Denver: This is not a quick fix.
Maurice: This is not a quick fix. These are not quick fix challenges that we have. But boy, there are things like that working all over the place. Affordable housing, same sort of thing. So, yes, there are solutions out there, and we see them, and we’re a part of them. We’re trying to make sure that we can scale them across more communities.
Our belief is that the most important assets for opportunity are at the local level where people live. So we first and foremost try to find local partners. It includes both nonprofit and for-profit. It also includes non-government and government. We got to have all of them at the table.
Denver: Give us an example of one. As you said you’re in 31 urban centers around the country, not to mention the rural ones. But you’re in Buffalo and Flint, Duluth, and Chicago and Boston and Houston and Jacksonville and Indianapolis, and so on. Tell us how you go about this work as you’re entering into one of these communities… and where you invest… and the impact that you’ve been able to have.
Maurice: In general, the keys for us are fine, good, local partners. What I mean by local partners are developers who are interested in developing affordable housing in a community or workforce trainers who are interested in developing equipped talent in that particular community. So the first key is: you’ve got to build on the local assets, right? Our belief is that the most important assets for opportunity are at the local level where people live. So we first and foremost try to find local partners. It includes both nonprofit and for-profit. It also includes non-government and government. We’ve got to have all of them at the table. So that’s the first thing.
The second thing we do is we invest money and blood, sweat, tears, and time in building the capacity of those local partners. I mentioned those financial opportunity centers. What we do is find a local enterprise that’s already doing some elements of this and invest in their transforming into becoming a full-fledged financial opportunity center.
Denver: You do not recreate the wheel. You make the wheel better.
Maurice: We do not recreate. We make new stuff. We actually go in and help the assets that are there transform into becoming more effective, more impactful.
Denver: A very smart approach.
Maurice: The third thing we do is: we have to invest money. We are investing grants. We are investing loans. We are investing technical assistance. And we’re investing them in enterprises themselves, be it developers or businesses. We’re also investing in infrastructure. By infrastructure, I mean, it could be, if you’re talking about a commercial facility, building, helping people take buildings that have been offline, or dilapidated, and basically bringing them back to life, putting them back on the market, helping people restore streets. Rehabbing homes. So the infrastructure that you need.

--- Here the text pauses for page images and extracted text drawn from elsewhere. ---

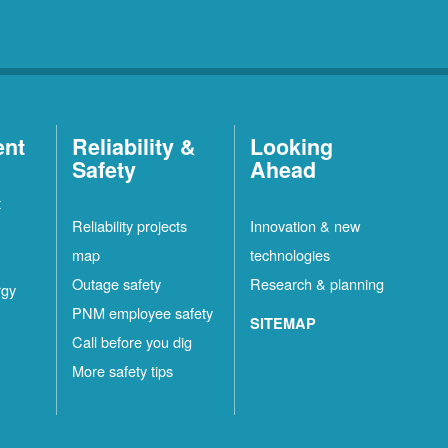
ent
Reliability &
Looking
Safety
Ahead
t
Reliability projects
Innovation & new
map
technologies
Outage safety
Research & planning
rgy
PNM employee safety
SITEMAP
Call before you dig
More safety tips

In addition to that, what we end up doing is making sure we’re working to bring together on a high-functioning team.. all these players to get projects done. We are often herding cats, but it works. That sort of combination of investing, aggregating resources, being a backbone to help implement, investing in local capacity, it works. It’s a formula that works in urban areas, it’s a formula that works in rural areas.
You have to become a part of the place that you’re trying to be helpful to. You have to build relationships; you have to know the capacity; you have to know the weaknesses and the strengths; you have to own it. You have a stake in it.
Denver: The missing piece so often is that backbone function. Everybody wants to fund the program but nobody wants to fund the backbone, but the backbone’s what makes things work.